C’est l’occasion de rappeler, ici, la base des relations diplomatiques qui se fondent sur l’honnêteté des agents diplomatiques, sur la confiance mutuelle installée par les Etats en relation et le respect des valeurs de la souveraineté de chaque Etat, surtout en ce qui concerne les matières les plus sensibles. Quel que soit le besoin de renseignement exprimé par l’Etat d’envoi (par le biais de sa mission accréditée) sur les matières politiques, économiques, militaires, stratégiques et autres, les diplomates accrédités sont strictement conviés à ne pas se déroger (ouvertement) aux normes et principes à observer pour conserver un climat pacifique dans les relations diplomatiques entre les deux Etats.
La mission diplomatique doit maintenir un bon niveau de confiance dans sa quête d’information, opérer par des moyens et procédés licites successibles de n’offenser, en aucun cas, la confiance qui lui a été témoignée par l’Etat qui l’a accueilli. C’est ainsi que sera préservé et entretenu un climat stable de coopération avec le pays hôte. En effet, à l’heure actuelle de la mondialisation ou les exigences de l’interdépendance vont de plus en plus croissant, il y a une grande importance pour un Etat à préserver de bonnes relations diplomatiques avec ses partenaires. Étant donné que, de plus en plus, la diplomatie qu’entretiennent directement deux Etats offre parfois de meilleures garanties de coopération que celle entretenue en bloc dans les Organisations Internationales ou dans d’autres types de partenariat.

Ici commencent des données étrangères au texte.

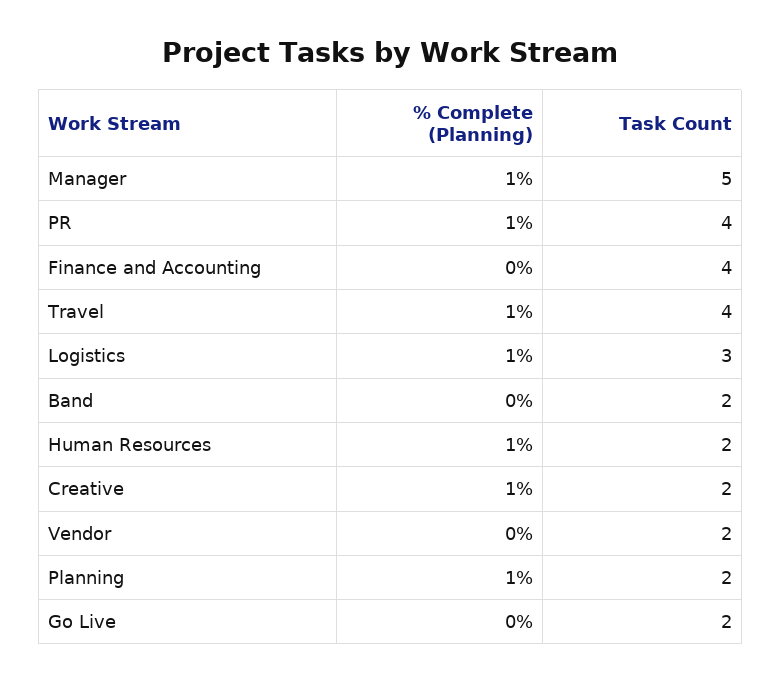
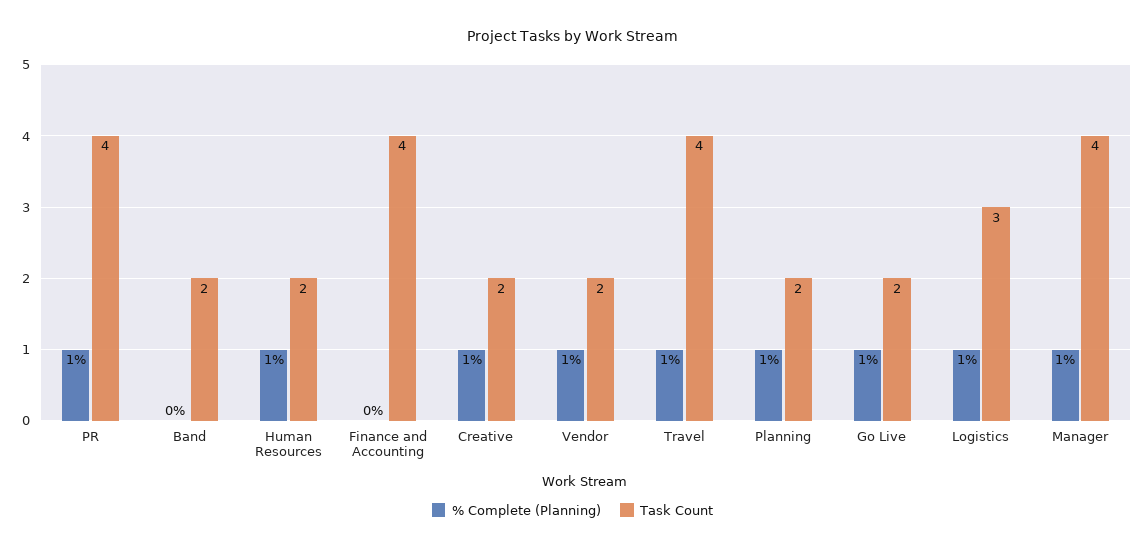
  {
    "% Complete (Planning)": {
      "Manager": 1,
      "PR": 1,
      "Finance and Accounting": 0,
      "Travel": 1,
      "Logistics": 1,
      "Band": 0,
      "Human Resources": 1,
      "Creative": 1,
-     "Vendor": 0,
+     "Vendor": 1,
      "Planning": 1,
-     "Go Live": 0
+     "Go Live": 1
    },
    "Task Count": {
-     "Manager": 5,
+     "Manager": 4,
      "PR": 4,
      "Finance and Accounting": 4,
      "Travel": 4,
      "Logistics": 3,
      "Band": 2,
      "Human Resources": 2,
      "Creative": 2,
      "Vendor": 2,
      "Planning": 2,
      "Go Live": 2
    }
  }

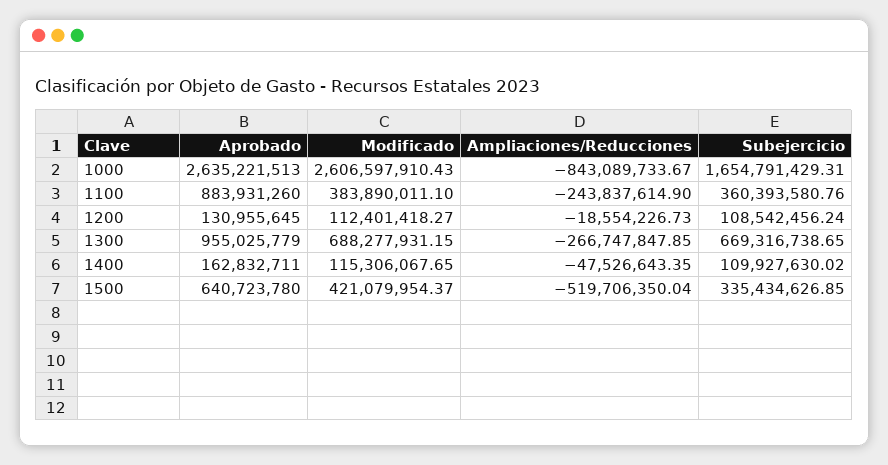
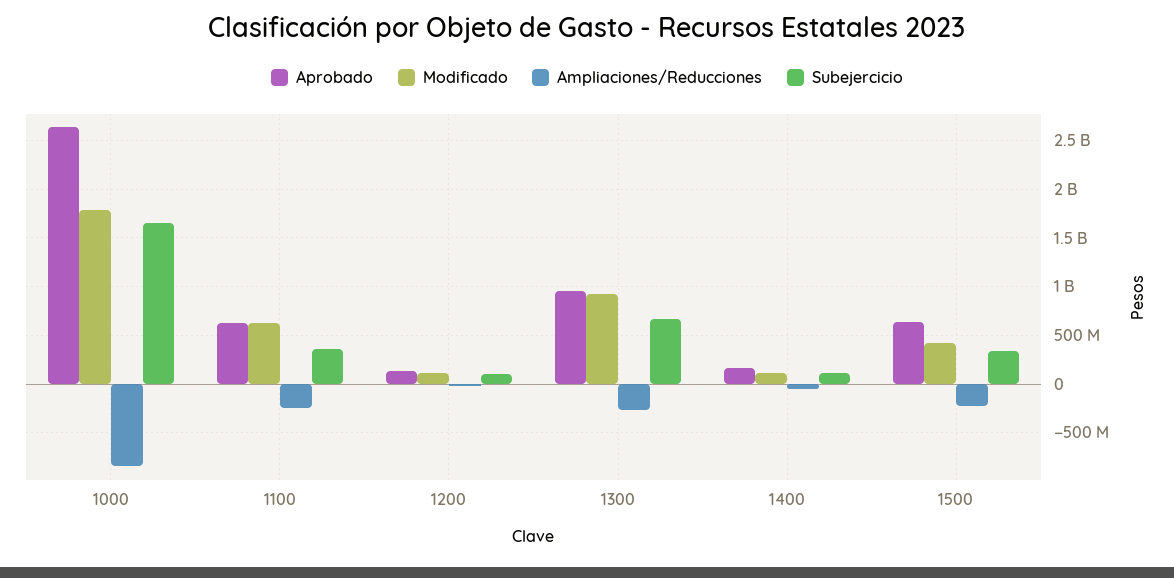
  {
    "Aprobado": {
      "1000": 2635221513,
-     "1100": 883931260,
+     "1100": 600000000,
      "1200": 130955645,
      "1300": 955025779,
      "1400": 162832711,
      "1500": 640723780
    },
    "Modificado": {
-     "1000": 2606597910.43,
+     "1000": 1800000000,
-     "1100": 383890011.1,
+     "1100": 600000000,
      "1200": 112401418.27,
-     "1300": 688277931.15,
+     "1300": 900000000,
      "1400": 115306067.65,
      "1500": 421079954.37
    },
    "Ampliaciones/Reducciones": {
      "1000": -843089733.67,
      "1100": -243837614.9,
      "1200": -18554226.73,
      "1300": -266747847.85,
      "1400": -47526643.35,
-     "1500": -519706350.04
+     "1500": -200000000
    },
    "Subejercicio": {
      "1000": 1654791429.31,
      "1100": 360393580.76,
      "1200": 108542456.24,
      "1300": 669316738.65,
      "1400": 109927630.02,
      "1500": 335434626.85
    }
  }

Comment rechercher les informations au sein d’une mission diplomatique ? Quelles attitudes adopter par les agents diplomatiques accrédités, afin d’éviter tout incident lié au problème du renseignement ? Autant de défis à relever et qui nécessitent, en plus de l’efficacité, la plus grande discrétion et une grande sagesse. Pour y faire face, sont attendues de réponses claires, indicatrices et précises qui permettent de les vérifier. Mais cela, bien évidemment, c’est le rôle des services de renseignements.